▶ _Exercise_:
Repeat the records exactly, with one exception: no images.

=== Records shown ===

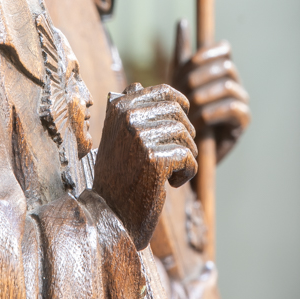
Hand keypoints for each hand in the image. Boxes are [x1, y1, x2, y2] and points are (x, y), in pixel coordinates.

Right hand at [92, 83, 197, 250]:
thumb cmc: (117, 175)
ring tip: (170, 172)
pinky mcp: (154, 159)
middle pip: (179, 113)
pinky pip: (188, 157)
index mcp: (119, 106)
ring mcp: (140, 136)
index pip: (165, 91)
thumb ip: (128, 110)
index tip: (178, 129)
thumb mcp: (116, 136)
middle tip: (173, 157)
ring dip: (186, 156)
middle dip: (184, 135)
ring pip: (186, 135)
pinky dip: (187, 173)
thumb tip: (137, 85)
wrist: (111, 213)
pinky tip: (171, 184)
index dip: (180, 108)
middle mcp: (128, 116)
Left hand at [172, 20, 250, 162]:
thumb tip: (182, 21)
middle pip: (225, 67)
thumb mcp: (177, 79)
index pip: (224, 50)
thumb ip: (182, 52)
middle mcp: (234, 82)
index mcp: (220, 69)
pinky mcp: (243, 121)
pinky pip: (234, 109)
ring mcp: (241, 101)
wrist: (185, 147)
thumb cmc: (180, 110)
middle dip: (201, 77)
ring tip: (188, 109)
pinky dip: (213, 113)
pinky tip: (199, 122)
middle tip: (183, 91)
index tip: (192, 61)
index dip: (208, 53)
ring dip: (204, 96)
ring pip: (228, 87)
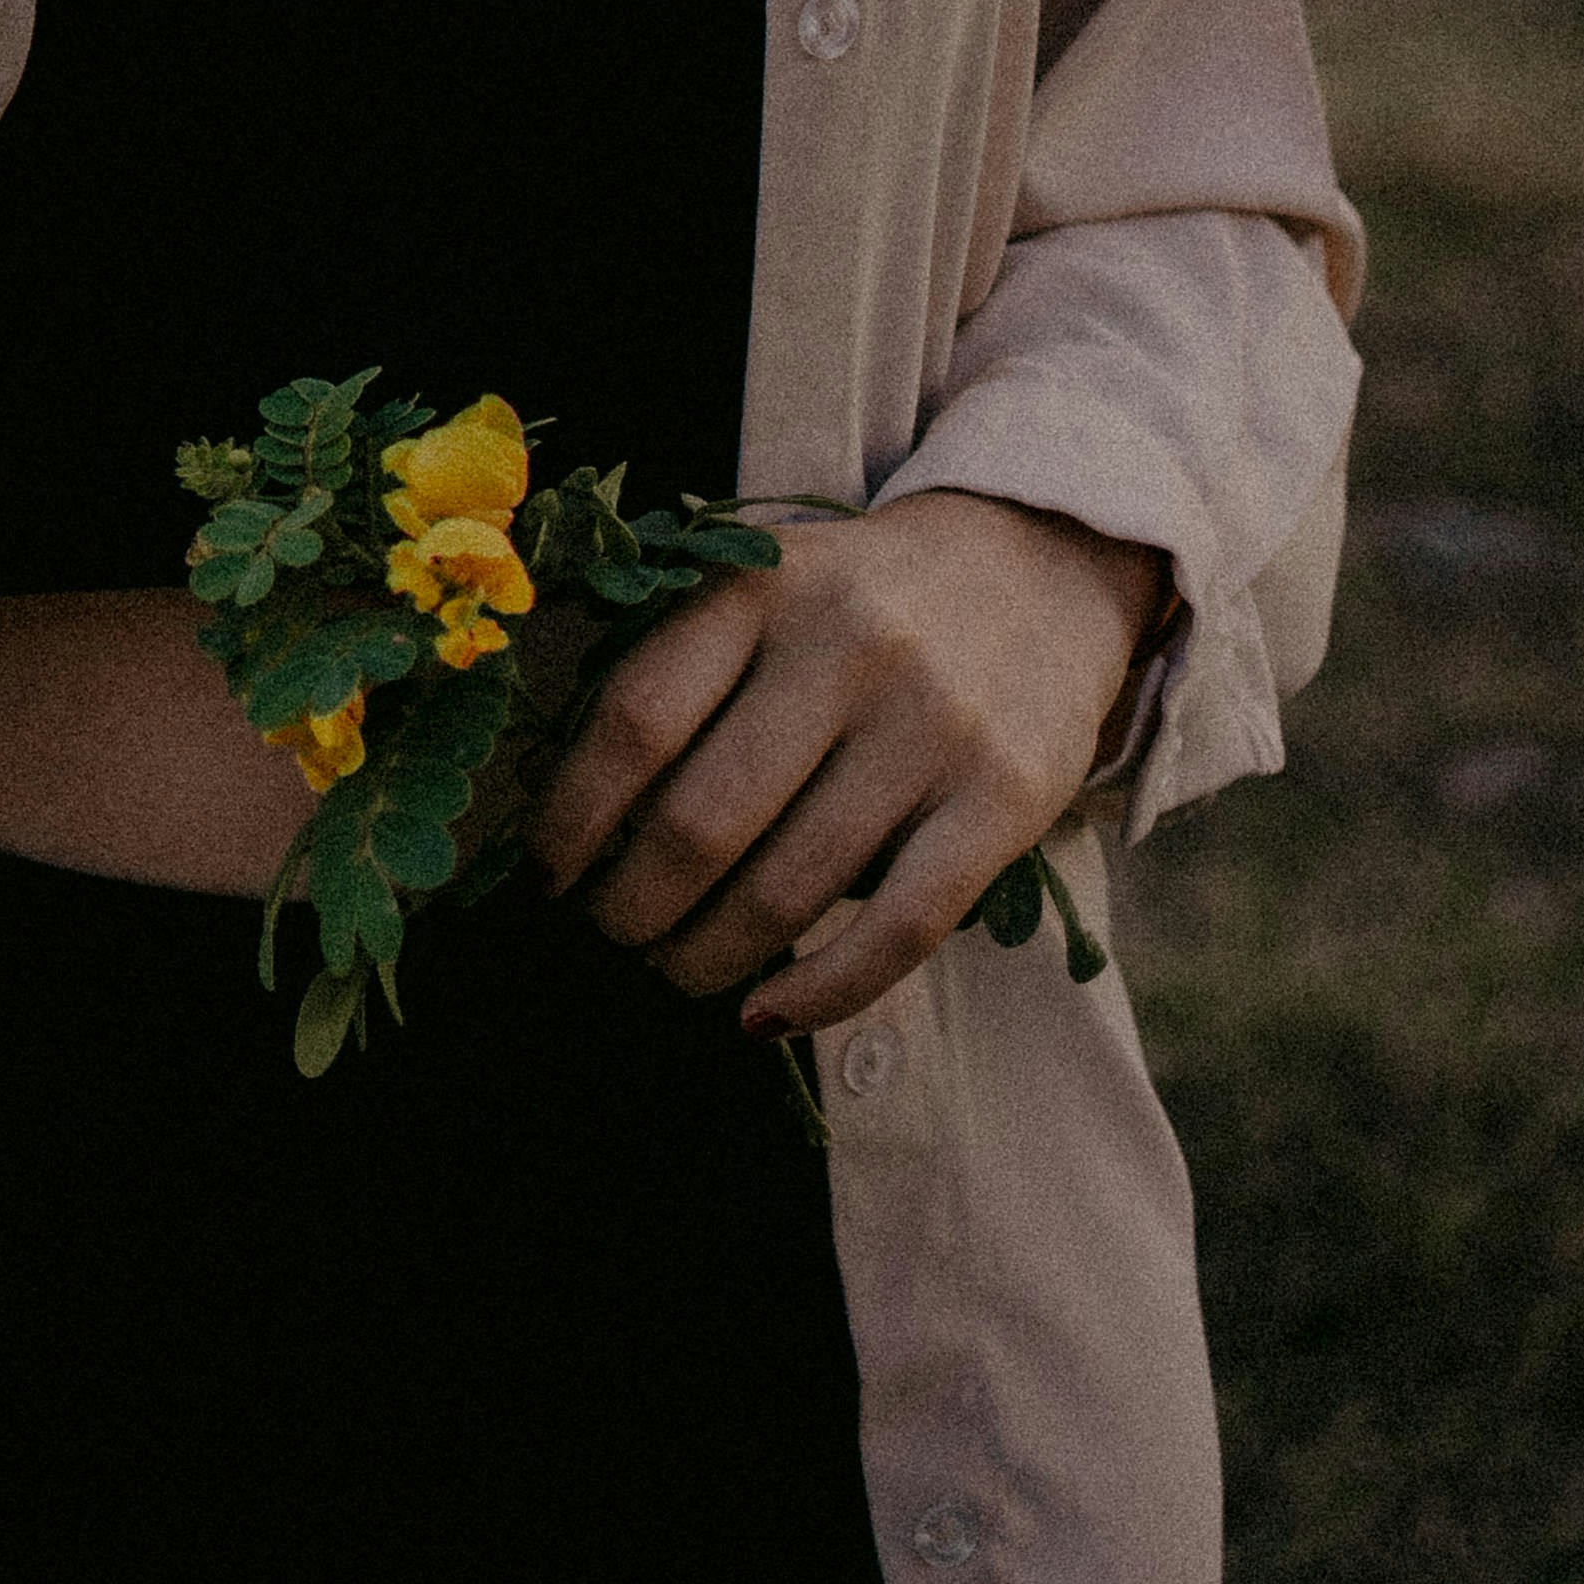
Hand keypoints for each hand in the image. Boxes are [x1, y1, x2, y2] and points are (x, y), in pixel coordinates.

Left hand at [527, 495, 1166, 1041]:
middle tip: (611, 936)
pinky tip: (762, 1017)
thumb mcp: (762, 583)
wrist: (1037, 566)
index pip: (637, 720)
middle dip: (633, 906)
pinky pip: (897, 930)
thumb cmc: (857, 601)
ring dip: (707, 958)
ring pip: (789, 889)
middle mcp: (846, 647)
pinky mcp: (1002, 800)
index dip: (573, 816)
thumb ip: (672, 666)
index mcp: (762, 586)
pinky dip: (819, 994)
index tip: (546, 874)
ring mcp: (930, 726)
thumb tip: (559, 802)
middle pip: (702, 820)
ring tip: (675, 972)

===

▶ _Answer for the task_:
Hand keypoints for each hand in the image. Boxes are [x1, y1, x2, y2] and points are (x, y), in pixel coordinates.

Right hand at [92, 83, 197, 250]:
thumb cmc: (117, 175)
ring tip: (170, 172)
pinky mcp: (154, 159)
middle pip: (179, 113)
pinky pip: (188, 157)
index mcp: (119, 106)
ring mcp: (140, 136)
index pip: (165, 91)
thumb ip: (128, 110)
index tip: (178, 129)
thumb mcp: (116, 136)
middle tip: (173, 157)
ring dip: (186, 156)
middle dip: (184, 135)
ring pip: (186, 135)
pinky dip: (187, 173)
thumb tip: (137, 85)
wrist: (111, 213)
pinky tip: (171, 184)
index dip: (180, 108)
middle mcp: (128, 116)
Left hand at [172, 20, 250, 162]:
thumb tip: (182, 21)
middle pip: (225, 67)
thumb mcp: (177, 79)
index pip: (224, 50)
thumb ip: (182, 52)
middle mcp: (234, 82)
index mcp: (220, 69)
pinky mcp: (243, 121)
pinky pip: (234, 109)
ring mcp: (241, 101)
wrist: (185, 147)
thumb cmc: (180, 110)
middle dip: (201, 77)
ring tip: (188, 109)
pinky dip: (213, 113)
pinky tip: (199, 122)
middle tip: (183, 91)
index tip: (192, 61)
index dip: (208, 53)
ring dip: (204, 96)
ring pip: (228, 87)
Hand keypoints for each hand in the image. Boxes are [x1, y1, x2, y2] and points are (x, y), in pixel coordinates.

Left hand at [527, 495, 1166, 1041]:
middle tip: (611, 936)
pinky tip: (762, 1017)
thumb mcp: (762, 583)
wrist: (1037, 566)
index pip: (637, 720)
middle dip: (633, 906)
pinky pip: (897, 930)
thumb cmc: (857, 601)
ring dip: (707, 958)
ring pip: (789, 889)
middle mcp: (846, 647)
pinky mcp: (1002, 800)
index dip: (573, 816)
thumb ip: (672, 666)
index mcp: (762, 586)
pinky dip: (819, 994)
index tip: (546, 874)
ring mcp: (930, 726)
thumb tip: (559, 802)
middle pip: (702, 820)
ring tip: (675, 972)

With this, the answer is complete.